5 Keys to Crisis Management- Send In The Wolf!

When people ask me what I actually do for a living, I sometimes ask them if they remember “The Cleaner” from the movie Pulp Fiction.  In the movie, there is a bloody murder that occurs in a car and they call a guy called “The Wolf” (Harvey Keitel) who shows up in a tuxedo and his specialty is to make the crime scene disappear.  When I say “The Cleaner” most folks immediately remember him and chuckle a bit about the comparison, however, it’s really not that far off in many ways.


My job invariably includes problem solving and crisis management.  In most cases, the damage (the murder) has already occurred.  I can’t stop it from happening.  My job is to figure a way out that will result in the least amount of collateral damage.  In the construction business bad things can happen even to the most organized and professional companies.  Subcontractors will walk away from their obligations.  Owners will ignore contract responsibilities.  Misappropriation of payments.   We have theft, damage, lying, cheating, injuries, and corruption.  I have seen some truly amazing things happen.  Instances  where you say to yourself- “there is no way that they would do that!”   And then it happens!  Desperate people will do very foolish things.  And the legal system is largely useless.  We protect ourselves as best as we can with solid processes and early warning systems but they are not flawless.  We have chinks in our armor.  So bad things will happen.  It’s inevitable.

What do you do when you encounter a crisis situation?  We can get a few clues from the Wolf:

Stay Calm:  The Wolf shows up in tuxedo and calmly reviews the situation and then asks Jimmy for a cup of coffee.  He doesn’t get rattled.  He is calm and confident.  Remember that your disposition will rub off on others.  If you get angry or start throwing around blame the folks you need most to help you will likely check out.  You need to keep them engaged to find your way out.  You need them to have a cool head and to be able to think clearly.  Stay calm and confident.

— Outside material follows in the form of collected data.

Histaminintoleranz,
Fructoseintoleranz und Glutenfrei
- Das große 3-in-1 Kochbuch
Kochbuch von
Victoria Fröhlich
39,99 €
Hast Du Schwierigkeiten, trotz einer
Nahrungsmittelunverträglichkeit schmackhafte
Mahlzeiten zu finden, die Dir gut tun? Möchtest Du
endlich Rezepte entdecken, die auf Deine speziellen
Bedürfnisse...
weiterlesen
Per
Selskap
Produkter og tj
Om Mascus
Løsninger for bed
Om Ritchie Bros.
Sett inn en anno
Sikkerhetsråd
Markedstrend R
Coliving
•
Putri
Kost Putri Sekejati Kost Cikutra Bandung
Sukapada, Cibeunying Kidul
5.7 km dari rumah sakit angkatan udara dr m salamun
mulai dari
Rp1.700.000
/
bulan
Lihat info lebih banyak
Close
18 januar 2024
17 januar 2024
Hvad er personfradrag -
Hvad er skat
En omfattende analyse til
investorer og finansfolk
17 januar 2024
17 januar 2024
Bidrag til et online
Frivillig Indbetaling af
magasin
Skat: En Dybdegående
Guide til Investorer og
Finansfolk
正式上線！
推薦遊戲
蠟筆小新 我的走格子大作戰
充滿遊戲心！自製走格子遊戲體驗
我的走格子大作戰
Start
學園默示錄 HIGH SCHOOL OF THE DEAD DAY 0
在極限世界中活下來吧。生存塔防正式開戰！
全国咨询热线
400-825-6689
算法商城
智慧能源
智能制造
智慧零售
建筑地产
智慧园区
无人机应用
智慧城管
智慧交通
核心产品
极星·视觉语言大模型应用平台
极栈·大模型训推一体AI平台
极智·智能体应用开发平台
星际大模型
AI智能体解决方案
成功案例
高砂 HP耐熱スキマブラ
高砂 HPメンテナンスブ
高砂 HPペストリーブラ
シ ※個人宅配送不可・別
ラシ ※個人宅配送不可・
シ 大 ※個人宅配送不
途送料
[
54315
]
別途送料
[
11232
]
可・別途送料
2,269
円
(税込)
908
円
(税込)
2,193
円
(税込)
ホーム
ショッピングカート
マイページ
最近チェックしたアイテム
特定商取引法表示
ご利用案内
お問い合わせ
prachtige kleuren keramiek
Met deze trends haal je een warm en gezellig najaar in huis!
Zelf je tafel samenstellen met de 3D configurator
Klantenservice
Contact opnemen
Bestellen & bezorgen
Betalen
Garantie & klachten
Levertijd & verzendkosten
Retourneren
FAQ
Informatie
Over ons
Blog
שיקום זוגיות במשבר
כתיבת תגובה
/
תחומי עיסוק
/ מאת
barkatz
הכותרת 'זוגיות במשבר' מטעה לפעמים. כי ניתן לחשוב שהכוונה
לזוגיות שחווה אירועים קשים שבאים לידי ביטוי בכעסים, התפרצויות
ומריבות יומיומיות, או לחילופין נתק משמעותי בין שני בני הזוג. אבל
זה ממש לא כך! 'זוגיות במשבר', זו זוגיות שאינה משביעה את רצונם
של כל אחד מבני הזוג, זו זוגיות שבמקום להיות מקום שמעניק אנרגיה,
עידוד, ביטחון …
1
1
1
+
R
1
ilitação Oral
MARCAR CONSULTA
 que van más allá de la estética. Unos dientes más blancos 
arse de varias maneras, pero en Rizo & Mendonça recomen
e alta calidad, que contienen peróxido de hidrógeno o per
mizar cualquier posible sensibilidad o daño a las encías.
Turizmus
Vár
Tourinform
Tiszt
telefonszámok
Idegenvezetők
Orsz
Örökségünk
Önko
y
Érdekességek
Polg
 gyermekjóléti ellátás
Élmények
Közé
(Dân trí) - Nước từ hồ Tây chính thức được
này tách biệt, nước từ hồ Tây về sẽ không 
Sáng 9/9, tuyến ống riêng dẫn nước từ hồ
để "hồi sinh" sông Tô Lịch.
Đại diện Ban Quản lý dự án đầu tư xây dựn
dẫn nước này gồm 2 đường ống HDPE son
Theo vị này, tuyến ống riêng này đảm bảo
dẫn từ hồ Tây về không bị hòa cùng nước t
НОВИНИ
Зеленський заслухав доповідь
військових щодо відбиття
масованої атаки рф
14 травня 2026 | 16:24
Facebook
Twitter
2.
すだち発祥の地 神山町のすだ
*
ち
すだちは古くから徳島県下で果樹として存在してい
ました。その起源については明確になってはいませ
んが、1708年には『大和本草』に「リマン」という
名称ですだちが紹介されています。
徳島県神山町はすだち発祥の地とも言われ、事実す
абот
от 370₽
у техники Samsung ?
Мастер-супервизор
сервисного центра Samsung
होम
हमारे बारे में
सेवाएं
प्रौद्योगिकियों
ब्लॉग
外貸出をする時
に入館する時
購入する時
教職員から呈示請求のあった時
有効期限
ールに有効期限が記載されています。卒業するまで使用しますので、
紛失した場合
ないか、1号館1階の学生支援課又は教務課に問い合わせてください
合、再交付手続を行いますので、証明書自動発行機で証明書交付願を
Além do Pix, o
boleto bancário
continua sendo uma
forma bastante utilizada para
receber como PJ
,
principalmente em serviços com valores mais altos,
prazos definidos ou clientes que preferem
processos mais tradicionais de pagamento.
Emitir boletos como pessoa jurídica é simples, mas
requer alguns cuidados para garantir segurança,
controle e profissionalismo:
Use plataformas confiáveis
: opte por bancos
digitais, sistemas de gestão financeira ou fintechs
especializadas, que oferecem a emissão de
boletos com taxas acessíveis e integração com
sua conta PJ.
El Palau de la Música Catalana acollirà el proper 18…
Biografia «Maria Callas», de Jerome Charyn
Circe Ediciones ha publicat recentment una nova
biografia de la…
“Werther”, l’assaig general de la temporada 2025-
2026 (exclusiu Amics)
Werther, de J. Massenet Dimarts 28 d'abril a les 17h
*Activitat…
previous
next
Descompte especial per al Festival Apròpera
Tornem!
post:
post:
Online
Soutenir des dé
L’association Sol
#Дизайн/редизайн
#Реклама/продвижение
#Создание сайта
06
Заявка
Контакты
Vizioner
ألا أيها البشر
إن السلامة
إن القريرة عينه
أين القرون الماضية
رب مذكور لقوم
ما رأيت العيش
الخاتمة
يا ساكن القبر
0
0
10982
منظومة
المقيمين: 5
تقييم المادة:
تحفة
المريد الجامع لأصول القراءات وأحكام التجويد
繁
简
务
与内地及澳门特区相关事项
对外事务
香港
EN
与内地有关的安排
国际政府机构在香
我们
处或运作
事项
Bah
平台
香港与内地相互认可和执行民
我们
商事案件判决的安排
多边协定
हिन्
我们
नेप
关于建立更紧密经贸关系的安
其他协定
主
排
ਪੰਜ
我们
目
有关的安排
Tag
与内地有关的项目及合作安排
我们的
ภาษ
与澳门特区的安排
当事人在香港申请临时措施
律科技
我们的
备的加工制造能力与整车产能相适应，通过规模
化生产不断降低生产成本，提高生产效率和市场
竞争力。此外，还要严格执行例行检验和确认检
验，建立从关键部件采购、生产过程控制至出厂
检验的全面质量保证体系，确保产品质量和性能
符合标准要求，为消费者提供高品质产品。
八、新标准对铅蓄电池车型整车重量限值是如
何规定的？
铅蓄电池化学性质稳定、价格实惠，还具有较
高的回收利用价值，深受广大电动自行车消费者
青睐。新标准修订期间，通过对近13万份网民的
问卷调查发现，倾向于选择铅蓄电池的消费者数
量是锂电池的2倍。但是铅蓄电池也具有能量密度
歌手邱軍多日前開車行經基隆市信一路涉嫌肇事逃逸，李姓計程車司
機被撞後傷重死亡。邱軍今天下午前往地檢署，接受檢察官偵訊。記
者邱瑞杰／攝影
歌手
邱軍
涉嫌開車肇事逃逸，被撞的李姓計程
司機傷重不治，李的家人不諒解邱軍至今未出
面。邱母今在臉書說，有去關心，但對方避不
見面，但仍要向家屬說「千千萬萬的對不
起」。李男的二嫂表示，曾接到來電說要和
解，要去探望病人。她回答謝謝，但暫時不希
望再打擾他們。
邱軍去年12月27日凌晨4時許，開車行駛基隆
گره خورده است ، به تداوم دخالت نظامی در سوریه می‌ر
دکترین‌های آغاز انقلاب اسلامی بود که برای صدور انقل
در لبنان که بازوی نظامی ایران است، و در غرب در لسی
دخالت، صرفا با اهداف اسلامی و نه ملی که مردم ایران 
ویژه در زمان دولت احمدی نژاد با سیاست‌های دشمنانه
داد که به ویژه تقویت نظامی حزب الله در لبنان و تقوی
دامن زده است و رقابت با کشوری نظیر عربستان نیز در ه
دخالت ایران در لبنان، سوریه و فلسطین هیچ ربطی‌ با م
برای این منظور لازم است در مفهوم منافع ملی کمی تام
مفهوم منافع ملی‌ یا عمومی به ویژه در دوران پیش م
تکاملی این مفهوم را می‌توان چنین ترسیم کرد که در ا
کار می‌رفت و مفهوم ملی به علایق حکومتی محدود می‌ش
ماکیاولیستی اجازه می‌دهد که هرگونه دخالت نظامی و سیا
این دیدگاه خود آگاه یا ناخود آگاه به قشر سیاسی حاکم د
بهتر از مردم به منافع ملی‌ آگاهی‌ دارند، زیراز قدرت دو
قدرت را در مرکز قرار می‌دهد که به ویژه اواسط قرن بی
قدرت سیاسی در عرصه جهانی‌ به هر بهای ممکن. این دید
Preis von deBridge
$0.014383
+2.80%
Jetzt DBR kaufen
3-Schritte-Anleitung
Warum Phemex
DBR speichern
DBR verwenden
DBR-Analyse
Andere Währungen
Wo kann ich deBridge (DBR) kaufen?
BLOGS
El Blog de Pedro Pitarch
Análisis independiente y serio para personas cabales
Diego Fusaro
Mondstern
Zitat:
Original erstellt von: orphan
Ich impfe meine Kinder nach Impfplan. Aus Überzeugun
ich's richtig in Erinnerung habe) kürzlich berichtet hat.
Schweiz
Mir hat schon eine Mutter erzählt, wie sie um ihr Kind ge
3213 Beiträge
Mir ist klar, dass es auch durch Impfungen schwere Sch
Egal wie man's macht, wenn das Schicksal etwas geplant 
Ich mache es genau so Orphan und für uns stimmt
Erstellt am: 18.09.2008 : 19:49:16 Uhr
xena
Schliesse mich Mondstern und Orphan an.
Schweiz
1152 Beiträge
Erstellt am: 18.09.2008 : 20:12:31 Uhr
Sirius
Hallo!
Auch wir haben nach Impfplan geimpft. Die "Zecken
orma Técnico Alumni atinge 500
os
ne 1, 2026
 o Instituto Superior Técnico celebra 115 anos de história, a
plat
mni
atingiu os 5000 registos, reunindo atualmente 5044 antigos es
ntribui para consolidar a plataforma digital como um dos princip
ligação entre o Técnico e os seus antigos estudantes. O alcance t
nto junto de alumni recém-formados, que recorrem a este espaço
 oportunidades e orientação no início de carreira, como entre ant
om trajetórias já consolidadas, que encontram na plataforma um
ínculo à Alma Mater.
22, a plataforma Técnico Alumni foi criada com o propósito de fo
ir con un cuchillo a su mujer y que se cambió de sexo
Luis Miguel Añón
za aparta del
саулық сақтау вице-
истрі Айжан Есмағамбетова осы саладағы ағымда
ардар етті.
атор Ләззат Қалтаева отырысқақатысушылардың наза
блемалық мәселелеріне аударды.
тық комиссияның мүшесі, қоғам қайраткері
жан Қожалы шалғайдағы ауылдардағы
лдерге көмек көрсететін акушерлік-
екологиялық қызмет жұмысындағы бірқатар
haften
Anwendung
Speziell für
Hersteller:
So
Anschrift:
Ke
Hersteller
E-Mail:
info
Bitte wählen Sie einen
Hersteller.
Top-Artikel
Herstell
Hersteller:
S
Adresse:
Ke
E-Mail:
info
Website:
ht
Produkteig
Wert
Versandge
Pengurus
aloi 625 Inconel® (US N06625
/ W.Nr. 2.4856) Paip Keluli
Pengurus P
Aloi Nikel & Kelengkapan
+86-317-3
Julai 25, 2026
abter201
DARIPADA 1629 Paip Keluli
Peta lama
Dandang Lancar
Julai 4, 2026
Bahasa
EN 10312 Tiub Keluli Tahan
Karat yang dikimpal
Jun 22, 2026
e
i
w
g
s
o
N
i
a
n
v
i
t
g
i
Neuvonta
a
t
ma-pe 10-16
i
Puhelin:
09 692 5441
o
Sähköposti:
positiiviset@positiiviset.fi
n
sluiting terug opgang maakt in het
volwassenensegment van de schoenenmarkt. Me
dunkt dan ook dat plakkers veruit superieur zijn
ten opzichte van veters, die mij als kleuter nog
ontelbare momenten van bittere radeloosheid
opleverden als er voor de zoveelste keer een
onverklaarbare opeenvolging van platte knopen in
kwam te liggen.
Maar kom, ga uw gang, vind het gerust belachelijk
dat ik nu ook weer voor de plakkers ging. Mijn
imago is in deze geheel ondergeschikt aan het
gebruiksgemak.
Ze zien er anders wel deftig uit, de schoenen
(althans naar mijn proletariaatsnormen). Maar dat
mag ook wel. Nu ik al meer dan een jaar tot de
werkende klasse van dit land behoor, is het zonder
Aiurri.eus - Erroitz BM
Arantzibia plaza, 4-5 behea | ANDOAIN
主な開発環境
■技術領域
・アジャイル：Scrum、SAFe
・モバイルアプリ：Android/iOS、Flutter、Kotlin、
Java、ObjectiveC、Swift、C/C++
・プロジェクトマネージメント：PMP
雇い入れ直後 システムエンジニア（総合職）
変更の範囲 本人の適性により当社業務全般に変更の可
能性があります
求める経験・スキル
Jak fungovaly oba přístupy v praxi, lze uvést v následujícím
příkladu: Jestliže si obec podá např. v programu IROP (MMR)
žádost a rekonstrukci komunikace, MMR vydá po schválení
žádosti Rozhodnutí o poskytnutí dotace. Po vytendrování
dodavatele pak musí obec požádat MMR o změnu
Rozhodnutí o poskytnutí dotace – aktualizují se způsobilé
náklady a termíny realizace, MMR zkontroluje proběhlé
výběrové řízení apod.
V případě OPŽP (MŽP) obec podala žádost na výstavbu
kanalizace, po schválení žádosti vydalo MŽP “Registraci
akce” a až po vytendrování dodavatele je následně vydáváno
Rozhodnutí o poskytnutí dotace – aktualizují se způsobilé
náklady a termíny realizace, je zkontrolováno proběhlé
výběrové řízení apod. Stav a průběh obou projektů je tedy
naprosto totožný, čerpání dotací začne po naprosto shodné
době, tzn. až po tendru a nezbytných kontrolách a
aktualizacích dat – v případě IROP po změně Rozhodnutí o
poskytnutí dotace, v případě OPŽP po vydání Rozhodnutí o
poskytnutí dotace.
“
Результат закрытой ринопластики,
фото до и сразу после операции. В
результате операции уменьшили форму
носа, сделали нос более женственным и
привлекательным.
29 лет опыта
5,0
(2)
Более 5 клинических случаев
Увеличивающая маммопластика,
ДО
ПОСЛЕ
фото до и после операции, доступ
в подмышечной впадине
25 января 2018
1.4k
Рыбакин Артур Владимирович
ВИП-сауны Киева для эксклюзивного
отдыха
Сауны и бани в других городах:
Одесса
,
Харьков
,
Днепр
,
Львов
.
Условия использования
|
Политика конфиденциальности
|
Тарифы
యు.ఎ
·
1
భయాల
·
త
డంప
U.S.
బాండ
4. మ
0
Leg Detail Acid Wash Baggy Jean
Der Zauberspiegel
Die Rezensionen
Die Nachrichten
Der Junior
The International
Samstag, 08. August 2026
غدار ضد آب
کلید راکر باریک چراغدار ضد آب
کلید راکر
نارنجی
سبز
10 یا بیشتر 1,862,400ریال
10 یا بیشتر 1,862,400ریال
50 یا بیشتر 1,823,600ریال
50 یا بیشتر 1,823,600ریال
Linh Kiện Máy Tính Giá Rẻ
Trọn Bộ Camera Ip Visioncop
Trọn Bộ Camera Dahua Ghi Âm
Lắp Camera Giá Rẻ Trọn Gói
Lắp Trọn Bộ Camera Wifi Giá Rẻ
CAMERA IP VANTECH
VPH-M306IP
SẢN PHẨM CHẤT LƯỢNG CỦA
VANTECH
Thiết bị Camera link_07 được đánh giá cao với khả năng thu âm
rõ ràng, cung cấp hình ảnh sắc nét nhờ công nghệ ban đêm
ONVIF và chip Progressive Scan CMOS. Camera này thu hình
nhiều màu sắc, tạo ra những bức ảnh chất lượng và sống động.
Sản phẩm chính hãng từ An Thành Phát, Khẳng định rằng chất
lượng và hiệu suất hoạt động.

Call an Expert:  When the Wolf comes to the door he says, “I solve problems”.  They called the Wolf because he is the best.  He’s been in the situation before.  He’s experienced.  The Wolf accesses the situation and immediately starts to give instructions on how to clean up the mess.  There is no hesitancy or reluctance to act.  He doesn’t need to think.  He’s been there before.  This is the kind of direction that you need when you are in a tough situation.

Get the Facts:  When the Wolf arrives he immediately begins to get the facts.  He asks a series of questions.  With the responses, he puts together a timeline on when things needs to happen.  He views the conditions and formulates a plan to clean and dispose of the car using what he has available.

Be Specific: When the Wolf gives direction he is specific.  He tells Jules (Samuel Jackson) and Vincent (John Travolta) exactly what to do.  He tells them what areas to concentrate on and what is wasted time.  Once he has given the instructions, there is no need for questions- just action.  They have their marching orders.  They know what to do.

Time is Critical:  The Wolf keeps things moving quickly and efficiently.  He knows that time is not on your side.  The quicker you start fixing the problem, the better.  Don’t put your head in the sand.  It will not go away all by itself.

Crisis management is part of leading any team.  Bad things are going to happen.  You must control your emotions, keep a clear head, assess the situation, get help, and move immediately to fix the conditions.  Your team is looking for your help, not your criticism.  There will be plenty of time for that later.  For now, move quickly and efficiently and get the situation under control.  A crisis is like a forest fire.  If you don’t get it under control quickly and completely it will spiral out of control.  Be like the Wolf.  Be a problem solver!